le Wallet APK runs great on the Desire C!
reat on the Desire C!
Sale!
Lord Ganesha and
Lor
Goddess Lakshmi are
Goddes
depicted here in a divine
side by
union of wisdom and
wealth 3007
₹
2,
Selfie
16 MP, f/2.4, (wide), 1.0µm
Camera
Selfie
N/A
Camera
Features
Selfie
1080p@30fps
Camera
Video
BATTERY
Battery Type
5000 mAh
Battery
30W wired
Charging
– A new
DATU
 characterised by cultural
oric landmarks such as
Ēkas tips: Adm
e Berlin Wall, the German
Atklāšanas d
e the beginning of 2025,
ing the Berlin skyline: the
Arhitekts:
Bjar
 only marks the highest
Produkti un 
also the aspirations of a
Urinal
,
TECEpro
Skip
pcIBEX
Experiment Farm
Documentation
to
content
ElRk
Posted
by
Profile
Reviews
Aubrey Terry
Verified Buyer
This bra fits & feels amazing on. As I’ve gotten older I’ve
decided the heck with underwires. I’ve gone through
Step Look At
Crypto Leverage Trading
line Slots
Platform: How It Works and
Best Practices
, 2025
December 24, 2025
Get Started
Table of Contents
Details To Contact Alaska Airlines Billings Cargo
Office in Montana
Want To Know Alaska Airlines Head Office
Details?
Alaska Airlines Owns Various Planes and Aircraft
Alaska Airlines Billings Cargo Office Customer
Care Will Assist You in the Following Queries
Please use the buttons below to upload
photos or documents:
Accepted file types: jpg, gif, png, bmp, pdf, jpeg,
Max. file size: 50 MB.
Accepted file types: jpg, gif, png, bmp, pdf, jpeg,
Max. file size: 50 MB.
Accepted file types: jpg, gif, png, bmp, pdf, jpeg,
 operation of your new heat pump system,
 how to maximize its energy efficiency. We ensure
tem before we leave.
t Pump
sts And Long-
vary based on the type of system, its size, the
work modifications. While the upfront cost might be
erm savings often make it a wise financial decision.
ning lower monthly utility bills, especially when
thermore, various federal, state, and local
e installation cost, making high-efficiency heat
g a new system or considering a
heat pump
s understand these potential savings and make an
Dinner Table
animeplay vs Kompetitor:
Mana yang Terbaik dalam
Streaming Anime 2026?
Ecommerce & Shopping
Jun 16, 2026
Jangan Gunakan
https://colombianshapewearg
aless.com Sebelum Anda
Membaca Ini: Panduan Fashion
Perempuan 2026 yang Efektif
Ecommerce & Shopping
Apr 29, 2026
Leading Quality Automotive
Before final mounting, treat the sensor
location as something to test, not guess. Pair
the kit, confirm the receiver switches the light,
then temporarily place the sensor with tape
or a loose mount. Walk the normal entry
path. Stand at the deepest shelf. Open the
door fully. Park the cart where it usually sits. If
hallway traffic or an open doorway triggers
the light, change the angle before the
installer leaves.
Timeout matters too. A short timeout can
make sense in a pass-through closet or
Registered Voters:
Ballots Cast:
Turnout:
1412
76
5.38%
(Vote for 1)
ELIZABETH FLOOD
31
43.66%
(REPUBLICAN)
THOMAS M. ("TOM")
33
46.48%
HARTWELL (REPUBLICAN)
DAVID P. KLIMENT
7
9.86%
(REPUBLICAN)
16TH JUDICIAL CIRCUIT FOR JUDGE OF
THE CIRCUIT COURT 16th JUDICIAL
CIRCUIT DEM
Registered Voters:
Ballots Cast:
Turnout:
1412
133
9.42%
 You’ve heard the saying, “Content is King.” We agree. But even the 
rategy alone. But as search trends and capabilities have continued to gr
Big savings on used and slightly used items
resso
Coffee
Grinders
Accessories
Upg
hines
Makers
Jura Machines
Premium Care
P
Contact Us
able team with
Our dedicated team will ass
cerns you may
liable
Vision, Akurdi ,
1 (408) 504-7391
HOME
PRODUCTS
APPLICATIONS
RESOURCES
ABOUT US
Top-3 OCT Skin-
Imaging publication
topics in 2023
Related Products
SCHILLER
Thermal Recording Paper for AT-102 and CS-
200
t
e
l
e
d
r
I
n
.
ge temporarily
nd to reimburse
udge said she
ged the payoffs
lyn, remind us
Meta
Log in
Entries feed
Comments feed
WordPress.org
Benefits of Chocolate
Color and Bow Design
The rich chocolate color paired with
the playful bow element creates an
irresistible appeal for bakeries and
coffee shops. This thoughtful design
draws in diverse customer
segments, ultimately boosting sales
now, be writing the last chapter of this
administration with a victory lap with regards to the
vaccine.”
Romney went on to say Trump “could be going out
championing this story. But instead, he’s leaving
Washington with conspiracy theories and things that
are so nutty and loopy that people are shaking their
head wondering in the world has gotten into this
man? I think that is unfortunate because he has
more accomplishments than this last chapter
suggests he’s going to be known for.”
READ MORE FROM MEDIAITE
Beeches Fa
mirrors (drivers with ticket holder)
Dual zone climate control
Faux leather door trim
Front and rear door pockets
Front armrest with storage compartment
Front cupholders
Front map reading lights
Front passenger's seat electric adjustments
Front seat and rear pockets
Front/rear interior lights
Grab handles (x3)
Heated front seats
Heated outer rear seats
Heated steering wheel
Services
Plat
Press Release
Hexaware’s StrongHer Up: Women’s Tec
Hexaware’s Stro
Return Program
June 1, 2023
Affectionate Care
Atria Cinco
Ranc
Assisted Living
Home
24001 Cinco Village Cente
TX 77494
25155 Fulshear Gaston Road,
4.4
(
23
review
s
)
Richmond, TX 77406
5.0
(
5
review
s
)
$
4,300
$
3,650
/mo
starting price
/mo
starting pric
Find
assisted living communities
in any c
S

------------------------------------------------------------

## [Task requirements]
Each line holding "yang" should be copied from the material above.

## [Solved problem]
Mana yang Terbaik dalam
Perempuan 2026 yang Efektif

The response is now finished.